Wednesday, March 22, 2017

If You Want Something

My son has recently discovered Daniel Tiger's Neighborhood, so naturally, we had to watch it the other night. It was my first introduction to the program, but one of the episodes had the theme that, if you want something, you should try to make it yourself. This is, essentially, what I have been trying to do in the coaching/training realm for some time. There simply does not exist (at least in this area) the appropriate level/type of coaching necessary to prepare athletes and teams for sport while greatly reducing injury risk. So, I'm trying to make it myself.

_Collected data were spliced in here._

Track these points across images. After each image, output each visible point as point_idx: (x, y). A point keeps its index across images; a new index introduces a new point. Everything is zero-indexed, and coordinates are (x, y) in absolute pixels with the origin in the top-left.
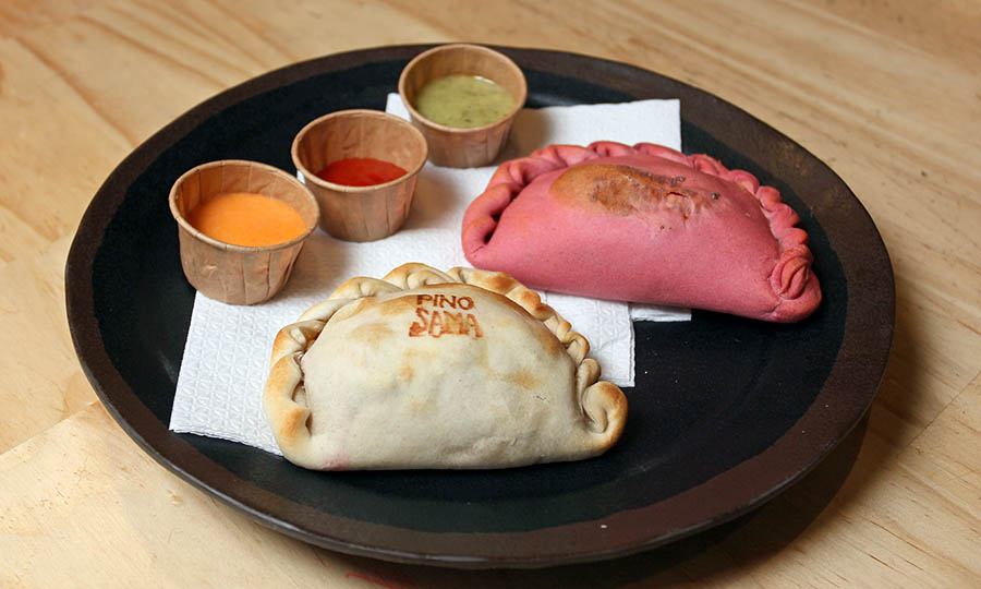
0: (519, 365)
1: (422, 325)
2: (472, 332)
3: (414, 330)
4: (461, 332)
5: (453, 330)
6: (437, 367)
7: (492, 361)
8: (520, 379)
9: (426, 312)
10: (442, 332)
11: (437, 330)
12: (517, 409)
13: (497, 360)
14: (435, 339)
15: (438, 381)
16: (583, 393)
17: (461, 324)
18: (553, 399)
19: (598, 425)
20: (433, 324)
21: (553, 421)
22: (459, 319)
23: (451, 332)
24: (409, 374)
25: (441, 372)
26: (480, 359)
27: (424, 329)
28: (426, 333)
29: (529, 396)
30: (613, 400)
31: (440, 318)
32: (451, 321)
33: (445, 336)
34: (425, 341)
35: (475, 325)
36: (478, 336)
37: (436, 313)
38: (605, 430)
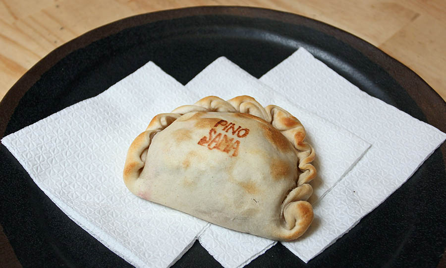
0: (250, 179)
1: (208, 139)
2: (232, 152)
3: (202, 141)
4: (224, 151)
5: (220, 148)
6: (202, 166)
7: (235, 172)
8: (247, 187)
9: (215, 132)
10: (214, 147)
11: (214, 144)
12: (239, 203)
13: (239, 172)
14: (209, 150)
15: (201, 173)
16: (286, 205)
17: (228, 146)
18: (263, 204)
19: (288, 225)
20: (214, 141)
21: (259, 215)
22: (229, 142)
23: (219, 149)
24: (187, 165)
25: (204, 169)
26: (229, 169)
27: (207, 142)
28: (206, 145)
29: (249, 198)
30: (302, 214)
31: (220, 138)
32: (224, 142)
33: (215, 150)
34: (204, 149)
35: (236, 149)
36: (234, 155)
37: (220, 134)
38: (292, 228)
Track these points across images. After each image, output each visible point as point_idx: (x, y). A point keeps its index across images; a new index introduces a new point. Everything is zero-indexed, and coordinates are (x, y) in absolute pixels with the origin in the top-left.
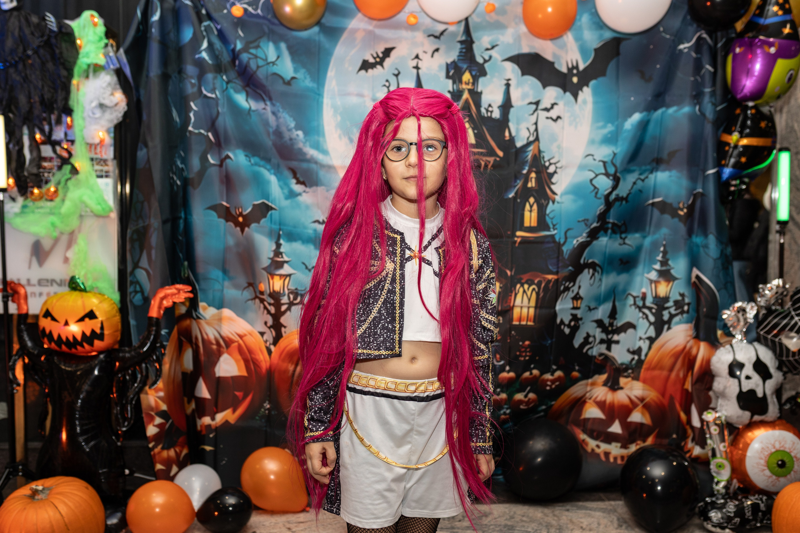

I'm re-reading Daniel Pink's book Drive and last night went over the section on mastery. He talks about mastery being an asymptote - a curve that approaches a line but never actually touches it. You will never truly master something. There will always be something more to learn about your very specific area of focus. Even the greatest athletes, physicists, philosophers, coaches, or whatever profession you may envision, regardless of how much better at it they were than everyone else, never truly mastered it. But, as Pink notes, it is the attempt to master that is important. It is that part that is "fun." I put fun in quotes, because, as he also notes, a lot of it is actually grueling, monotonous, unsexy, un-fun work. I'm reminded of the Oatmeal comic that I've referenced before. It's hard to keep reminding myself that, as Sir William Osler wrote, 
"Live neither in the past nor in the future, but let each day's work absorb all your interest, energy, and enthusiasm. The best preparation for tomorrow is to do today's work superbly well."